Aim of the task —
Reproduce verbatim the lines of the items below, from the line with "pose: elev=12.1 azim=354.0" up to and including the line with "Dot at: (303, 238)", and give nothing else.

[Stored entries]
════════════════
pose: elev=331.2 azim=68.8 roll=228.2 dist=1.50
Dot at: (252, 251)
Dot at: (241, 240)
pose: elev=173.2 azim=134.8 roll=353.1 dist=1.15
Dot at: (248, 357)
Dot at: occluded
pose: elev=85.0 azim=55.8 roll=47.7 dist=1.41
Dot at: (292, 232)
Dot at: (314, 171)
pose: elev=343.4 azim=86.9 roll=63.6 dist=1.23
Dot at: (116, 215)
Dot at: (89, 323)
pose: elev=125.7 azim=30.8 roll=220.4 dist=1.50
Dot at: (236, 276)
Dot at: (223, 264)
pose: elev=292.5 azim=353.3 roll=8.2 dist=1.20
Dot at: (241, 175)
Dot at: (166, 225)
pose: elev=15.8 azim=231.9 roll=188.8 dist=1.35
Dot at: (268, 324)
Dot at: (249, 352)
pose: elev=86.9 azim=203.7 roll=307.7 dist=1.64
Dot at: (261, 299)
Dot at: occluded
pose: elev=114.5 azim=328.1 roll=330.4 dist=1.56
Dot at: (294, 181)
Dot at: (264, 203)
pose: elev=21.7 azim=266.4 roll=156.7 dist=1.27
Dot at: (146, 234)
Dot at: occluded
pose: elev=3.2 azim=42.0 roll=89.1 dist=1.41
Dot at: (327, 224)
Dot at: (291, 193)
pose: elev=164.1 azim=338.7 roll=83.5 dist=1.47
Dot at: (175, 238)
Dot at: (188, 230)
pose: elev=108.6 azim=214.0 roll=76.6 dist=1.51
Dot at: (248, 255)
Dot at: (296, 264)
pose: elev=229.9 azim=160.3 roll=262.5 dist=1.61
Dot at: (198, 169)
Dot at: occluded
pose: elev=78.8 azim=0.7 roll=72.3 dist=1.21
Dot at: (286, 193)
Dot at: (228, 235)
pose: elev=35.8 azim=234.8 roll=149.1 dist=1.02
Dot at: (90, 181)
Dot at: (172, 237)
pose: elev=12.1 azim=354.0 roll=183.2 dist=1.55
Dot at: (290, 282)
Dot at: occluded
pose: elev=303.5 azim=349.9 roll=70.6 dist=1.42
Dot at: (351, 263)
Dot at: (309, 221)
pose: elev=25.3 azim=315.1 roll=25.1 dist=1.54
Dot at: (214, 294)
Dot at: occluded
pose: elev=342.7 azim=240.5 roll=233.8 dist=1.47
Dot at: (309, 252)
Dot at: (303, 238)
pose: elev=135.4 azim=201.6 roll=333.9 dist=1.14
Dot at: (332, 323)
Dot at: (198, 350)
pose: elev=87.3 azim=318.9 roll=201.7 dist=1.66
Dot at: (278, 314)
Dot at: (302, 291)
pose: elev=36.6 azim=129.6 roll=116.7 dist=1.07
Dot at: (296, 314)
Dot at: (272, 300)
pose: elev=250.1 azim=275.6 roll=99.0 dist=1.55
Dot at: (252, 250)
════════════════
Solution to this exercise —
pose: elev=12.1 azim=354.0 roll=183.2 dist=1.55
Dot at: (290, 282)
Dot at: occluded
pose: elev=303.5 azim=349.9 roll=70.6 dist=1.42
Dot at: (351, 263)
Dot at: (309, 221)
pose: elev=25.3 azim=315.1 roll=25.1 dist=1.54
Dot at: (214, 294)
Dot at: occluded
pose: elev=342.7 azim=240.5 roll=233.8 dist=1.47
Dot at: (309, 252)
Dot at: (303, 238)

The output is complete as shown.